Now, if you don't care about historical perspective and don't mind listening, say, to a symphony in the style of Mozart even if it was composed as a pastiche 200 years after Mozart's death, provided that it is as good as a Mozart symphony, and if you love the symphonies of the late 19th-Century Russians (Tchaikovsky, Borodin, Rimsky) so much that you can never get enough, you can enjoy the music of Halvorsen with no nagging second thoughts. The Third Symphony is romantic, lyrical, impetuous indeed in the Finale (rather than dramatic - its character ndication is Allegro impetuoso), tender and at times sentimental in the slow movement, full of tunes although none seem to leave a strong imprint, unlike those of Tchaikovsky. In his conservative outlook Bruch also comes to mind, but Bruch was of an earlier generation (1838-1920), and I've found Bruch's symphonies more enjoyable, with more memorable tunes (see my review of Bruch: The 3 Symphonies, Swedish Dances (Schwedische Tanze). Sibelius' Fourth Symphony dates from 1911 and the final version of the Fifth from 1919, and Nielsen completed his Inextinguishable (Symph. No. 4) in 1916 and his 5th in 1922. Now I know why Sibelius and Nielsen are the major composers they are, oft-recorded, and Halvorsen a minor figure for the specialist with conservative tastes.

"Wedding March/Bryllupsmarsch" (track 5) is a folk-inspired "pops" for violin and orchestra, very suitable as a display piece for Andre Rieu, or maybe in a recital with Saint Saens' Havanaise and Rondo Capriccioso. That said, there is much atmosphere in and enjoyment to be derived from "Black Swans" (track 4) from 1921, dark and intense, somewhat reminiscent of Sibelius' Valse Triste and Swan of Tuonela, and "Wedding of Ravens", an early piece (in fact Halvorsen's debut as an orchestral composer, in 1891), is even more beautiful, three short variations for strings alone on a folk theme, sombre, brooding, aching, recalling the slow movement from Tchaikovsky's Serenade for strings, and in that league (track 6). Much too short (less than 4 minutes) for its value.

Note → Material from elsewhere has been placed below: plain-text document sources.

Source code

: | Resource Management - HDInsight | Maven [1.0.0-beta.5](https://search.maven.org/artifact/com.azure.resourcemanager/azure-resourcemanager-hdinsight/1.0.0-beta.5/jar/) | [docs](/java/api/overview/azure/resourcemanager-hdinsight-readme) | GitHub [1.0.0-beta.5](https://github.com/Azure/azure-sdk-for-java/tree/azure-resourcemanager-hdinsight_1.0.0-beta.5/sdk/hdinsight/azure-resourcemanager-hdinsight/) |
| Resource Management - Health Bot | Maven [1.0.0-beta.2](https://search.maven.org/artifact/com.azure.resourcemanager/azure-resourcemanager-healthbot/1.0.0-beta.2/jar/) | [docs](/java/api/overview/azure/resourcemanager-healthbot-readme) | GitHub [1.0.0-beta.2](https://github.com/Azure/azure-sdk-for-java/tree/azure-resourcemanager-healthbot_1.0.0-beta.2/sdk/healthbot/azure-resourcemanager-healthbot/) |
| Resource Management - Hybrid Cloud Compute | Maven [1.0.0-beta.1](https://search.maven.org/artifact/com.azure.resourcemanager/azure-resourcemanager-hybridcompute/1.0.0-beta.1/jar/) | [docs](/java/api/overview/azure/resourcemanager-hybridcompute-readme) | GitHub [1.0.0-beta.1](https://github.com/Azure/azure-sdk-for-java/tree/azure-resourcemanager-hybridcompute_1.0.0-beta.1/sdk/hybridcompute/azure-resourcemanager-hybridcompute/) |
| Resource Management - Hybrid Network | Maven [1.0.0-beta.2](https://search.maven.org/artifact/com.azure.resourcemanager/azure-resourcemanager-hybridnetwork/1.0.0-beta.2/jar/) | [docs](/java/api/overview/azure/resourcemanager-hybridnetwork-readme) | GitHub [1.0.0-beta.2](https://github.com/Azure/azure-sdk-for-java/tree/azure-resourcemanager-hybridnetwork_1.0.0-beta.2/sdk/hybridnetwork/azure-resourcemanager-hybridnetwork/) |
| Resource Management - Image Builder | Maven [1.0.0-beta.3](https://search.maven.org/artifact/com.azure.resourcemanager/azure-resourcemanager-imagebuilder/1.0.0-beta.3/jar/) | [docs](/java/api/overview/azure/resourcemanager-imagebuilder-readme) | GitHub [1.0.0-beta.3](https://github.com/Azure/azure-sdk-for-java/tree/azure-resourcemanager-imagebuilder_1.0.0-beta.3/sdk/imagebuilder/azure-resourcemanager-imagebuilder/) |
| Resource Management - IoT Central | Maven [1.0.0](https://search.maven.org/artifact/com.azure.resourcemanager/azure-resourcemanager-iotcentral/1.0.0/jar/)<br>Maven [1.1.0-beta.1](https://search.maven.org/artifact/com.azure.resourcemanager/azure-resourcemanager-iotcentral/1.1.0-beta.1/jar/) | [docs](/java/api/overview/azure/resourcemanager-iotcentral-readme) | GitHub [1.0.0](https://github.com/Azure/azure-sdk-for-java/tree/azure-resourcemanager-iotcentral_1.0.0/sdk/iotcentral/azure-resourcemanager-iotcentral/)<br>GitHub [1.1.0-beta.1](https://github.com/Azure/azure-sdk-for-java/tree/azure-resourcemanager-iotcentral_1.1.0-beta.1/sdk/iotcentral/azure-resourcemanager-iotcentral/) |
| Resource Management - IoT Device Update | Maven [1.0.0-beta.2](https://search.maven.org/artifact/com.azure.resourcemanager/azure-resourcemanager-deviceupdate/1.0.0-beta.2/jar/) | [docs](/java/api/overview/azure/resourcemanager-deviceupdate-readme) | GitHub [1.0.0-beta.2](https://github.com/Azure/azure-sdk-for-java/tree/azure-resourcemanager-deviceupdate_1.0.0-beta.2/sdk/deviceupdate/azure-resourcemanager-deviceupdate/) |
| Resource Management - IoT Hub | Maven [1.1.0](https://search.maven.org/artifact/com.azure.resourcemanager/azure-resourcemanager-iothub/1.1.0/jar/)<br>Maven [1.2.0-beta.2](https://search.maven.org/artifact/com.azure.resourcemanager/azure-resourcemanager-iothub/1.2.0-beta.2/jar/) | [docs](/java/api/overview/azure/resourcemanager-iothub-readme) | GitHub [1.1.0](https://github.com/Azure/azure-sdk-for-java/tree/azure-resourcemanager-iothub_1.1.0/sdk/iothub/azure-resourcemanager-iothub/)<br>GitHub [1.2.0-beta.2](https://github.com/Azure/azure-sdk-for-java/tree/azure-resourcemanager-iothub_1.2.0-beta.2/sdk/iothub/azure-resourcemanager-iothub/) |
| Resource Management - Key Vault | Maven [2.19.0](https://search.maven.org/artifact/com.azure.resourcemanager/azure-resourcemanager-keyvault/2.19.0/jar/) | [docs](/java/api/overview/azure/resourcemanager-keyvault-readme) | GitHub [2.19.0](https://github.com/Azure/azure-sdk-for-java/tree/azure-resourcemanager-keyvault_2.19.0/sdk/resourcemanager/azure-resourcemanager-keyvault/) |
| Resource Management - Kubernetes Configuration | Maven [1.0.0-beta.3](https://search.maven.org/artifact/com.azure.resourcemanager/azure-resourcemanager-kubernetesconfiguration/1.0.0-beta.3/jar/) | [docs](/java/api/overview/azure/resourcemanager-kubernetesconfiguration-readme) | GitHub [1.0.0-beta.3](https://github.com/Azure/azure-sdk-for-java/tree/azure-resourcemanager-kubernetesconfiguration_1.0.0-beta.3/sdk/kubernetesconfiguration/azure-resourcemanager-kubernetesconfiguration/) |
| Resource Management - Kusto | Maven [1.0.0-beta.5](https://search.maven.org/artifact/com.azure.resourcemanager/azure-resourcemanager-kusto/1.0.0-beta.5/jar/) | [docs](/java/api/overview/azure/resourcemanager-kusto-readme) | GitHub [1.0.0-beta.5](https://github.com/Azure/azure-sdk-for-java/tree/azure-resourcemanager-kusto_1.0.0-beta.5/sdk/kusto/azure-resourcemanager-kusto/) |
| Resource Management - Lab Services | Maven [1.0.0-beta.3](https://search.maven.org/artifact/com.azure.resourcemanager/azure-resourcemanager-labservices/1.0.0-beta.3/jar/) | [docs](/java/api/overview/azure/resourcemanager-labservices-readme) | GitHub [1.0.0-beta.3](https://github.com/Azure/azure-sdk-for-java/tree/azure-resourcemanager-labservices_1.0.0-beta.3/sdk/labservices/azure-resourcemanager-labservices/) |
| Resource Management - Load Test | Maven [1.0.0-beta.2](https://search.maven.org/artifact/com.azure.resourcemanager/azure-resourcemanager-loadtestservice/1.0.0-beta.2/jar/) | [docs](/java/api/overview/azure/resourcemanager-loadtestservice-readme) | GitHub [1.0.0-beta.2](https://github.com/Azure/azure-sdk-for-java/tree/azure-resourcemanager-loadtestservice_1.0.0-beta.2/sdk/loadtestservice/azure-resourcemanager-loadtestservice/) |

But the real house-rouser is Fossegrimen, the orchestral suite from the incidental music written by Halvorsen in 1905 for some now forgotten play about Fossegrimen, "the mythical music master of all underground creatures", and Torgeir Augunsson, "Norway's most celebrated fiddler". FANS OF COUNTRY FIDDLE, DON'T MISS THIS! In it Halvorsen not just orchestrates and develops symphonically Norwegian country dances, but uses the Hardanger fiddle, "the most common folk music instrument in Norway"(re the liner notes), an instrument prone to playing drones and double stops, to great effect. The Suite alternates between such country dances with fiddle (1, 3, 6), and purely orchestral movements, very evocative of Grieg's Peer Gynt in the tender and airy second and fourth movements, and with the 5th sounding, in its opening section, like a kind of Saint Saens Danse Macabre or Mussorgsky Night on the Bare Mountain. The score is available from the International Music Scores Library Project, bless them again. And to boot, Neeme Järvi, Chandos, Halvorsen, Norway and ourselves are also lucky to have, in the person of Ragnhild Hemsing (22 when the recording was made in 2010), not only an accomplished violinist, but the world specialist of Hardanger fiddle, and, judging from the photo that adorns the booklet's back cover of her in a light red gown standing on Norwegian ice, a stunning beauty. She doesn't yet have her entry on Wikipedia English (only Norwegian), but it shouldn't be long.